Page text START
In the 1850s the palace became inadequate and the court moved to Dombalahçe Palace on the banks of the Bosphorus. But Topkapi Palace remained home to the Royal Treasury, the Holy Relics of the Prophet Mohammad, and the imperial archive.
It was converted into a museum in 1924. Today it houses several different collections including the Royal Treasury where one can gaze upon the Spoonmaker’s Diamond and other gem encrusted garments, swords, and other accessories once worn and used by the Sultans. It is also where one will find the Pavilion of the Holy Mantle and Holy Relics where relics of The Prophet are kept.
Other areas one can visit are the Harem and the Hagia Irene Church. Each require the purchase of a ticket in addition to the museum admission. On the grounds you’ll also find book and gift shops as well as cafes and restaurants. Grab a table at the Konyali restaurant located in the fourth courtyard for some delicious Turkish food and commanding views of the Bosphorus and the Asian Side.
Second in popularity to the Grand Bazaar the Spice Bazaar is a must see.
This colorful fragrant market is housed in an L shaped building which is part of the New Mosque’s complex that was built in 1664. For the most part this market is located in the building with vaulted ceilings but spills out into the streets and alleys leading into and around the complex. If one is inclined one can walk from the Grand Bazaar to the Spice Bazaar and vice versa.
The Spice Bazaar is filled with colorful spices from around the world. You’ll also find nuts, dried fruit, and other delicacies in the many stalls. In recent years some of the food stalls are being replaced by shops that sell ceramics, handbags, t-shirts, and other souvenirs. It really is a fun place, it’s yummy too! Shopkeepers will be more than happy to let you sample their wares!
Page text END
Continue the text about Topkapi Palace and the Spice Bazaar, picking up right after its final sentence. The lines that come after the text can be left aside.
Available data START
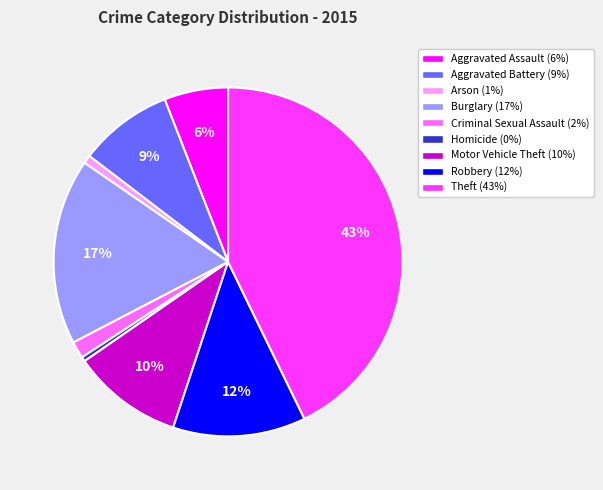

Is the sum of Aggravated Battery and Arson greater than half?

No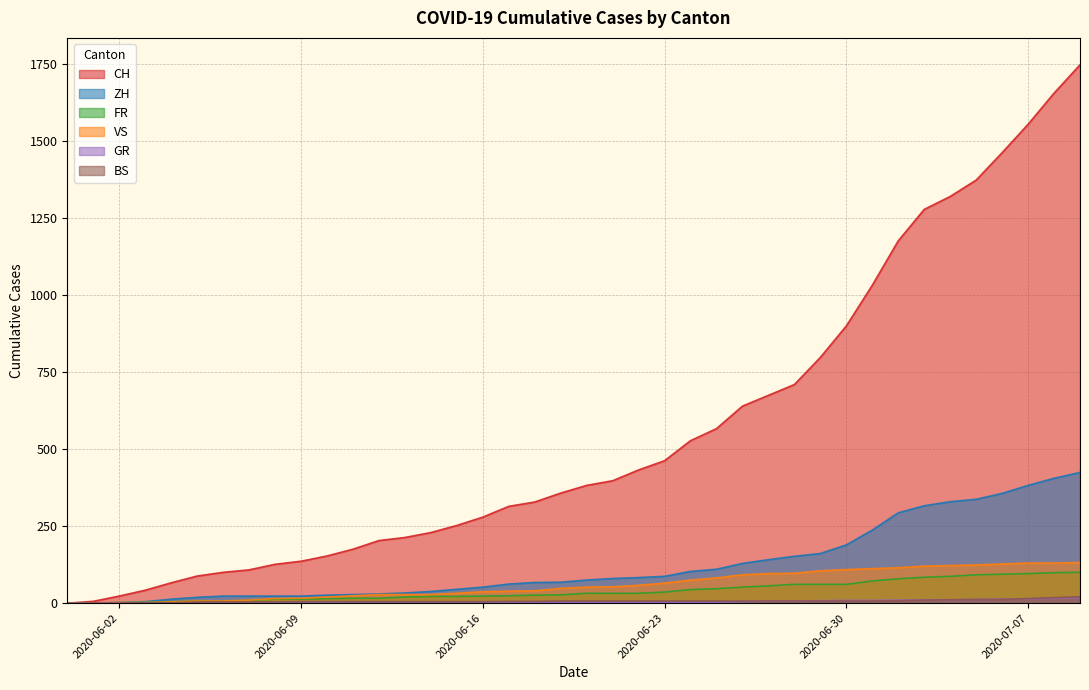

How many series are shown in this chart?

6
Available data END
Result of this task:
Built during the reign of Justinian I a Byzantine Emperor the Basilica Cistern is the largest of the several hundred cisterns under the city of Istanbul. It’s located less than 500 feet southwest of the Hagia Sophia.
The cistern served as a water filtration system that provided water to the building in the area including Topkapi Palace during the Ottoman rule. It served this purpose up to modern times. Today it is more a tourist attraction and a venue for various events.
This cavernous space measures 105,000 square feet and can hold up to almost 3 million cubic feet of water. Its ceiling is supported by a forest of marble columns, a total of 336.
It’s an eerie place accessed by a narrow stairway found across from the Hagia Sophia. You can walk on the wooden walkways that crisscross the area and eventually you’ll encounter the 2 inverted Medusa head blocks that serve as a base for 2 columns.
The site has been the scene used by several books, movies and even a video game. Most recently it was the setting for the final chapters of Dan Brown’s book Inferno. It was here that the final scenes of the movie of the same name were filmed.
Galata Bridge is one of the most happening places in the city. It spans the Golden Horn and links the old city on the European side to the Asian side.
Thousands of people cross this bridge daily. They cross in cars and on foot. You’ll even find many fishermen dangling their lines from the sides of the bridge. Join the hoards of people crossing the bridge, it’s an experience in itself! Then make your way to the area under the bridge. Here you’ll find restaurants, food kiosks, and ferries that offer cruises along the Bosphorus. It is one of my favorite hangouts in Istanbul!
Sweets & Pudding Shops
You can’t leave Istanbul without trying the food. Yes Doner Kebabs and stews are a must, but after the meal it’s dessert time!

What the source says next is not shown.